• _Required action_
Beginning with the line that contains "My feedback", extract each line through the end of the listing below, with no additions or omissions.

• _Data supplied_

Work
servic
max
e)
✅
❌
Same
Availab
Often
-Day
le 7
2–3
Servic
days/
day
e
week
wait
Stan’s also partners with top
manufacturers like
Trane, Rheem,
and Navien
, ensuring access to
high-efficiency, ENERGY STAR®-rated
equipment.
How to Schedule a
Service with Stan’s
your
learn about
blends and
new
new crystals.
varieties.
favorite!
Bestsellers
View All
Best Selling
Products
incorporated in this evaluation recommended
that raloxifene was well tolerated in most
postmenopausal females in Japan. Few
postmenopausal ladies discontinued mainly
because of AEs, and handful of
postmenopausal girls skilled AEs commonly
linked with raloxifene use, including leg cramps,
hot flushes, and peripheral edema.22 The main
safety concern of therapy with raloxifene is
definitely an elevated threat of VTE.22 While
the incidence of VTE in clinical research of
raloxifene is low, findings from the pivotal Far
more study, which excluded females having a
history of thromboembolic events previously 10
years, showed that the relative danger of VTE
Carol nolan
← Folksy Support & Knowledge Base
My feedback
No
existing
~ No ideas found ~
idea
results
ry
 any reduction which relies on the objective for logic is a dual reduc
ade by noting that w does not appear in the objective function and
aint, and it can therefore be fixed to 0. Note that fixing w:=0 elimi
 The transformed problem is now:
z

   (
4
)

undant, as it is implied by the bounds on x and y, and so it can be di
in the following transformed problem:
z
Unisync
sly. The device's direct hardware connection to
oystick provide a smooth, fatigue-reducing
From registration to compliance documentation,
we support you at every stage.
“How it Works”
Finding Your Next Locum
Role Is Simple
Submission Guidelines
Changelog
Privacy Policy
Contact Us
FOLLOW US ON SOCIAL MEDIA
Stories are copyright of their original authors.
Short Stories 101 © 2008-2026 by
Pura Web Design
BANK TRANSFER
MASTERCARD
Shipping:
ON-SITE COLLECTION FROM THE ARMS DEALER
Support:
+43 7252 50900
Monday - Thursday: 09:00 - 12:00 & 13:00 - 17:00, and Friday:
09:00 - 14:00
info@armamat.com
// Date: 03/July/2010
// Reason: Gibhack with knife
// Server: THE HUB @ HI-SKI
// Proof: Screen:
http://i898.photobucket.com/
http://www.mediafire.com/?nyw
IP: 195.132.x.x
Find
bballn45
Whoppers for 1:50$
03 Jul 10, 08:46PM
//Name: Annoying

• _Exercise response_
My feedback
No
existing
~ No ideas found ~
idea
results
ry
 any reduction which relies on the objective for logic is a dual reduc
ade by noting that w does not appear in the objective function and
aint, and it can therefore be fixed to 0. Note that fixing w:=0 elimi
 The transformed problem is now:
z

   (
4
)

undant, as it is implied by the bounds on x and y, and so it can be di
in the following transformed problem:
z
Unisync
sly. The device's direct hardware connection to
oystick provide a smooth, fatigue-reducing
From registration to compliance documentation,
we support you at every stage.
“How it Works”
Finding Your Next Locum
Role Is Simple
Submission Guidelines
Changelog
Privacy Policy
Contact Us
FOLLOW US ON SOCIAL MEDIA
Stories are copyright of their original authors.
Short Stories 101 © 2008-2026 by
Pura Web Design
BANK TRANSFER
MASTERCARD
Shipping:
ON-SITE COLLECTION FROM THE ARMS DEALER
Support:
+43 7252 50900
Monday - Thursday: 09:00 - 12:00 & 13:00 - 17:00, and Friday:
09:00 - 14:00
info@armamat.com
// Date: 03/July/2010
// Reason: Gibhack with knife
// Server: THE HUB @ HI-SKI
// Proof: Screen:
http://i898.photobucket.com/
http://www.mediafire.com/?nyw
IP: 195.132.x.x
Find
bballn45
Whoppers for 1:50$
03 Jul 10, 08:46PM
//Name: Annoying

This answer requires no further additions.